(Entries taken from a collection)
-*-
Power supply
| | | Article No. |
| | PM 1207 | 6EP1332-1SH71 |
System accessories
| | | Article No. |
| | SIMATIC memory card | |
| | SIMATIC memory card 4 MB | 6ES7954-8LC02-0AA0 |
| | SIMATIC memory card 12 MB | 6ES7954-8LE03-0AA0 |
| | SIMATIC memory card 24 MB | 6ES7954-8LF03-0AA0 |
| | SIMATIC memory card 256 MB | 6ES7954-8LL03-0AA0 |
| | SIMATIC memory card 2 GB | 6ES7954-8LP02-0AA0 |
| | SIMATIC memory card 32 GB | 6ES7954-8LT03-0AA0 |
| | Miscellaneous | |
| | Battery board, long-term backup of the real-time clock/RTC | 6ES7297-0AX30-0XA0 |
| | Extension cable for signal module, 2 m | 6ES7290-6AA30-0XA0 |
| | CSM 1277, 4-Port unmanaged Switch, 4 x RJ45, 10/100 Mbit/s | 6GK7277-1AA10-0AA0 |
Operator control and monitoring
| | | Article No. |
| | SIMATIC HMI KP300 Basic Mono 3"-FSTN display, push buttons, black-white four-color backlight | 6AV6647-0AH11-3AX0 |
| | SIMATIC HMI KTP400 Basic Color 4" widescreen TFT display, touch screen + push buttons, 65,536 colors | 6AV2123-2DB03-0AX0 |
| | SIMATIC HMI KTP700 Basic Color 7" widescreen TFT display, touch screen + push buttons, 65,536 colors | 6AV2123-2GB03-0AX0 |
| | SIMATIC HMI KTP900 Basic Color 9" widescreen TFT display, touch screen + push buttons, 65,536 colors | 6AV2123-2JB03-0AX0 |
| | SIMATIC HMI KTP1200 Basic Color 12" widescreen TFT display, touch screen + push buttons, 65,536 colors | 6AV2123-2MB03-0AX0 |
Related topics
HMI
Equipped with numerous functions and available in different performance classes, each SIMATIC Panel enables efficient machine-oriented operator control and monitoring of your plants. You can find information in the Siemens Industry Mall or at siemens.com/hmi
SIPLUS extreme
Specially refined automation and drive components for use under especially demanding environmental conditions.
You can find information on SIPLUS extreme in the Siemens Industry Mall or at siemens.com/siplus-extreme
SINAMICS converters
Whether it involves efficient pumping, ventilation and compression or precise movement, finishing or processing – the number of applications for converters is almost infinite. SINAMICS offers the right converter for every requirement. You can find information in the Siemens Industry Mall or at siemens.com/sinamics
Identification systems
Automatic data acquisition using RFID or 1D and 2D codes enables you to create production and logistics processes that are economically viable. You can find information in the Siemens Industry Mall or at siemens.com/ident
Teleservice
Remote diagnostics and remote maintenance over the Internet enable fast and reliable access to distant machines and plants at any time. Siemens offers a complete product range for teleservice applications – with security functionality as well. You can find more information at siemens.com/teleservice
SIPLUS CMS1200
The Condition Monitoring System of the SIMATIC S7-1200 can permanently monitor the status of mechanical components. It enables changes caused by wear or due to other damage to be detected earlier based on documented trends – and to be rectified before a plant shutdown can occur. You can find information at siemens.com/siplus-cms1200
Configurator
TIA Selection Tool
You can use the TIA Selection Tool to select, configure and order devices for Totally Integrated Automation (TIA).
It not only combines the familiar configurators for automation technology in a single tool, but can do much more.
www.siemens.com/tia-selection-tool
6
-*-
Return, exactly, the lines from the first line of the records above to the line containing "Identification systems", both included.

SOLUTION TO THE EXERCISE
Power supply
| | | Article No. |
| | PM 1207 | 6EP1332-1SH71 |
System accessories
| | | Article No. |
| | SIMATIC memory card | |
| | SIMATIC memory card 4 MB | 6ES7954-8LC02-0AA0 |
| | SIMATIC memory card 12 MB | 6ES7954-8LE03-0AA0 |
| | SIMATIC memory card 24 MB | 6ES7954-8LF03-0AA0 |
| | SIMATIC memory card 256 MB | 6ES7954-8LL03-0AA0 |
| | SIMATIC memory card 2 GB | 6ES7954-8LP02-0AA0 |
| | SIMATIC memory card 32 GB | 6ES7954-8LT03-0AA0 |
| | Miscellaneous | |
| | Battery board, long-term backup of the real-time clock/RTC | 6ES7297-0AX30-0XA0 |
| | Extension cable for signal module, 2 m | 6ES7290-6AA30-0XA0 |
| | CSM 1277, 4-Port unmanaged Switch, 4 x RJ45, 10/100 Mbit/s | 6GK7277-1AA10-0AA0 |
Operator control and monitoring
| | | Article No. |
| | SIMATIC HMI KP300 Basic Mono 3"-FSTN display, push buttons, black-white four-color backlight | 6AV6647-0AH11-3AX0 |
| | SIMATIC HMI KTP400 Basic Color 4" widescreen TFT display, touch screen + push buttons, 65,536 colors | 6AV2123-2DB03-0AX0 |
| | SIMATIC HMI KTP700 Basic Color 7" widescreen TFT display, touch screen + push buttons, 65,536 colors | 6AV2123-2GB03-0AX0 |
| | SIMATIC HMI KTP900 Basic Color 9" widescreen TFT display, touch screen + push buttons, 65,536 colors | 6AV2123-2JB03-0AX0 |
| | SIMATIC HMI KTP1200 Basic Color 12" widescreen TFT display, touch screen + push buttons, 65,536 colors | 6AV2123-2MB03-0AX0 |
Related topics
HMI
Equipped with numerous functions and available in different performance classes, each SIMATIC Panel enables efficient machine-oriented operator control and monitoring of your plants. You can find information in the Siemens Industry Mall or at siemens.com/hmi
SIPLUS extreme
Specially refined automation and drive components for use under especially demanding environmental conditions.
You can find information on SIPLUS extreme in the Siemens Industry Mall or at siemens.com/siplus-extreme
SINAMICS converters
Whether it involves efficient pumping, ventilation and compression or precise movement, finishing or processing – the number of applications for converters is almost infinite. SINAMICS offers the right converter for every requirement. You can find information in the Siemens Industry Mall or at siemens.com/sinamics
Identification systems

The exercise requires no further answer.